No I don’t have benchmarks yet, but would like to add them at some point. Comparing against the RK methods in the Julia one would be great, the main thing would be match the step size selection algorithm since I have various options you can set for that (See here). The Julia code is so complicated and split amongst so many different files and repos that it’s hard for me to tell at a glance where that calculation is being done.
Might this be of help? https://downloads.hindawi.com/journals/sv/1994/583969.pdf
Thanks for the paper. That seems similar to the method of manufactured solutions.

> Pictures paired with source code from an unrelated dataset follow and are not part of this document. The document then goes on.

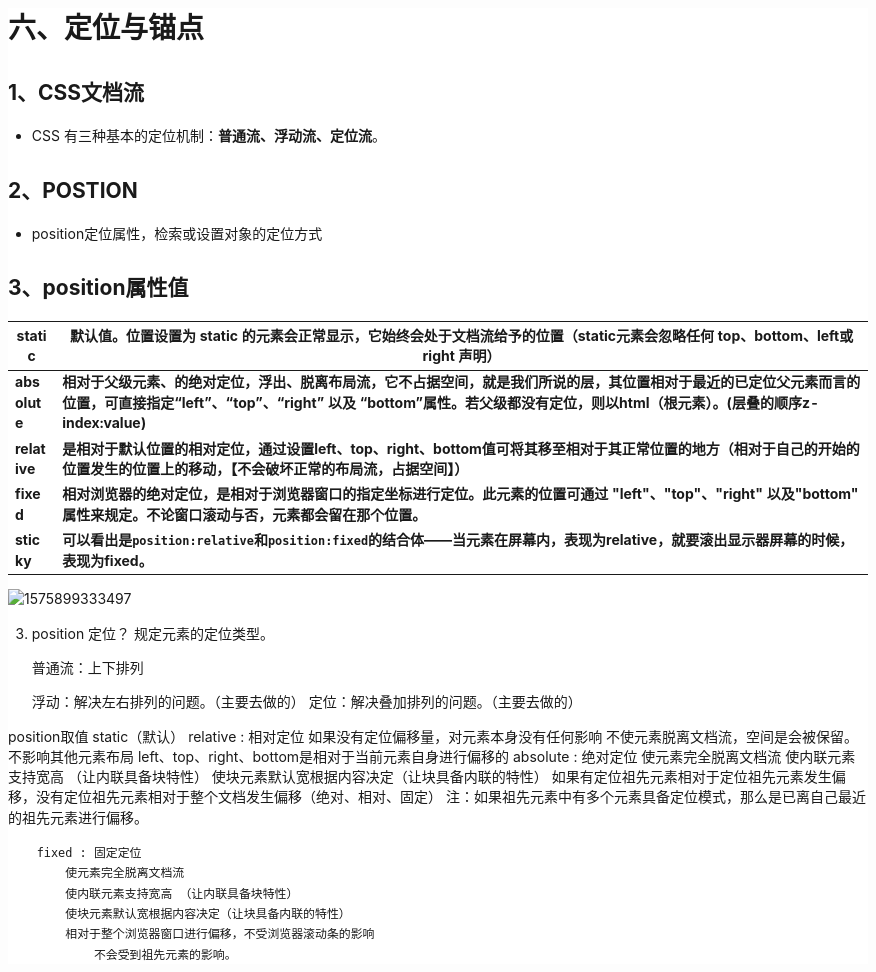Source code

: # 六、定位与锚点

## **1、CSS**文档流

- CSS 有三种基本的定位机制：**普通流、浮动流、定位流**。



## 2、POSTION

+ position定位属性，检索或设置对象的定位方式



## 3、position属性值

| s**tatic**   | **默认值。位置设置为 static 的元素会正常显示，它始终会处于文档流给予的位置（static元素会忽略任何 top、bottom、left或 right 声明）** |
| ------------ | ------------------------------------------------------------ |
| **absolute** | **相对于父级元素、的绝对定位，浮出、脱离布局流，它不占据空间，就是我们所说的层，其位置相对于最近的已定位父元素而言的位置，可直接指定“left”、“top”、“right” 以及 “bottom”属性。若父级都没有定位，则以html（根元素）。(层叠的顺序z-index:value)** |
| **relative** | **是相对于默认位置的相对定位，通过设置left、top、right、bottom值可将其移至相对于其正常位置的地方（相对于自己的开始的位置发生的位置上的移动，【不会破坏正常的布局流，占据空间】）** |
| **fixed**    | **相对浏览器的绝对定位，是相对于浏览器窗口的指定坐标进行定位。此元素的位置可通过 "left"、"top"、"right" 以及"bottom" 属性来规定。不论窗口滚动与否，元素都会留在那个位置。** |
| **sticky**   | **可以看出是`position:relative`和`position:fixed`的结合体——当元素在屏幕内，表现为relative，就要滚出显示器屏幕的时候，表现为fixed。** |



![1575899333497](G:/md/第一阶段/img/07-1575899333497.png)

3. position 定位？     规定元素的定位类型。

   普通流：上下排列

   浮动：解决左右排列的问题。（主要去做的）
   定位：解决叠加排列的问题。（主要去做的） 

  position取值
        static（默认）
        relative : 相对定位
            如果没有定位偏移量，对元素本身没有任何影响
            不使元素脱离文档流，空间是会被保留。
            不影响其他元素布局
            left、top、right、bottom是相对于当前元素自身进行偏移的
        absolute : 绝对定位
            使元素完全脱离文档流
            使内联元素支持宽高 （让内联具备块特性）
            使块元素默认宽根据内容决定（让块具备内联的特性）
            如果有定位祖先元素相对于定位祖先元素发生偏移，没有定位祖先元素相对于整个文档发生偏移（绝对、相对、固定）
            注：如果祖先元素中有多个元素具备定位模式，那么是已离自己最近的祖先元素进行偏移。

        fixed : 固定定位
            使元素完全脱离文档流
            使内联元素支持宽高 （让内联具备块特性）
            使块元素默认宽根据内容决定（让块具备内联的特性）
            相对于整个浏览器窗口进行偏移，不受浏览器滚动条的影响
                不会受到祖先元素的影响。
    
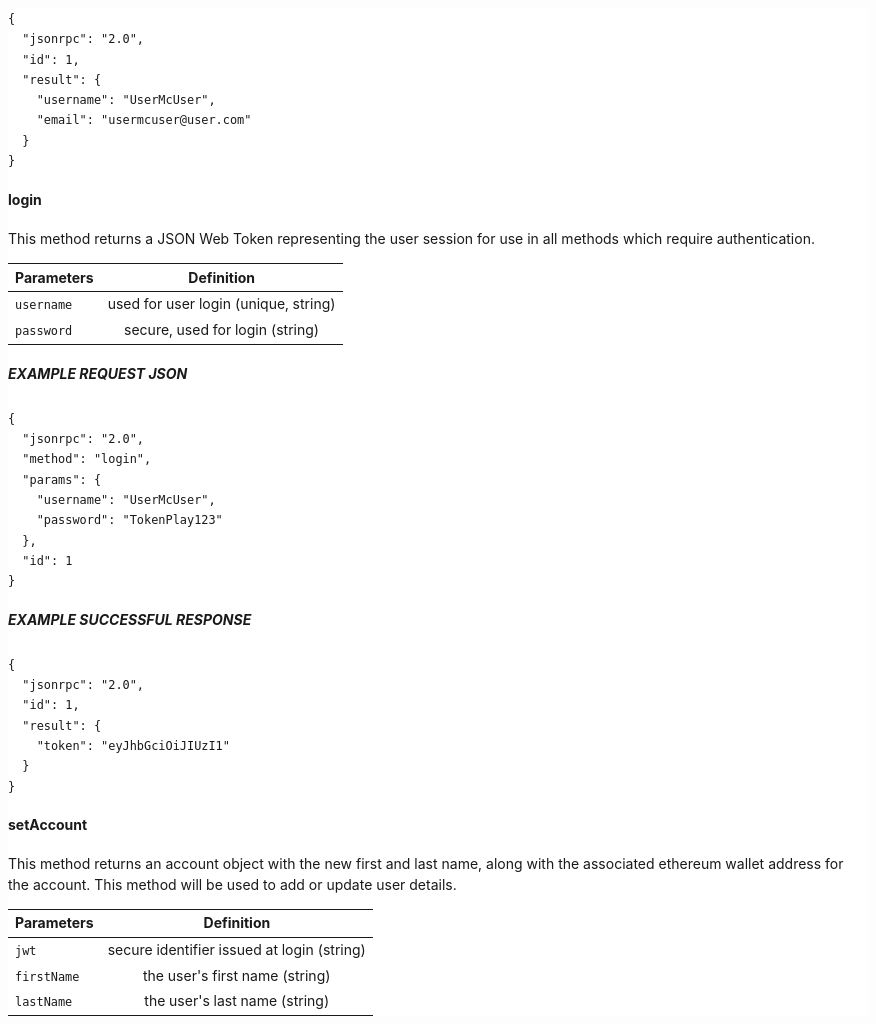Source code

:     {
      "jsonrpc": "2.0",
      "id": 1,
      "result": {
        "username": "UserMcUser",
        "email": "usermcuser@user.com"
      }
    }

#### login

This method returns a JSON Web Token representing the user session for use in all methods which require authentication.

| Parameters |              Definition              |
| ---------- | :----------------------------------: |
| `username` | used for user login (unique, string) |
| `password` |   secure, used for login (string)    |

##### EXAMPLE REQUEST JSON

    {
      "jsonrpc": "2.0",
      "method": "login",
      "params": {
        "username": "UserMcUser",
        "password": "TokenPlay123"
      },
      "id": 1
    }

##### EXAMPLE SUCCESSFUL RESPONSE

    {
      "jsonrpc": "2.0",
      "id": 1,
      "result": {
        "token": "eyJhbGciOiJIUzI1"
      }
    }

#### setAccount

This method returns an account object with the new first and last name, along with the associated ethereum wallet address for the account. This method will be used to add or update user details.

| Parameters  |                 Definition                 |
| ----------- | :----------------------------------------: |
| `jwt`       | secure identifier issued at login (string) |
| `firstName` |       the user's first name (string)       |
| `lastName`  |       the user's last name (string)        |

The test problem in Hugo Vale’s rk_test_order.F90, which revealed the typographical errors in the RKLib code as we saw in this thread, is a rather special problem, in that the R.H.S. function g(t,x) of the ODE \dot x = g(t,x) is just a power of t, that is, g is independent of x. Errors in the b-ij
coefficients are not detected by that test. To compensate for this limitation, I adapted rk_test_order.F90 to create rk_decay.F90, which takes g(t,x) = -x, x(0) = 1, with the analytical solution x = e^{-t}. The file is attached. I am pleased to note that all the tests passed with the exception of plain old Euler, which gave poor accuracy as expected for a step size of 0.01.
rk_decay.F90 (2.9 KB)
Sorry for a layman question.
Are there some examples, showing that for some ODEs, the Julia ODE solvers are noticeably faster than the Fortran ODE solvers?
You will have to sharpen your question if you want useful answers. Faster for the same step size? For the same accuracy? The same number of function evaluations? …
This narrative from the author of the Julia DE package may be worth reading. Some Julia benchmark results: SciMLBenchmarksOutput .
@mecej4 Nice! May I add this as a unit test in the repository? (or if you would like, you can add it and send me a pull request and I’ll merge it in).
Please use the rk_decay.F90 test in any way that you wish.
Another suggestion, not related to testing, is to make the table of RK-scheme attributes (that you included in your post #13 on October 10 in this thread) available in your Github repository for RKLib.
It’s already there (see the README).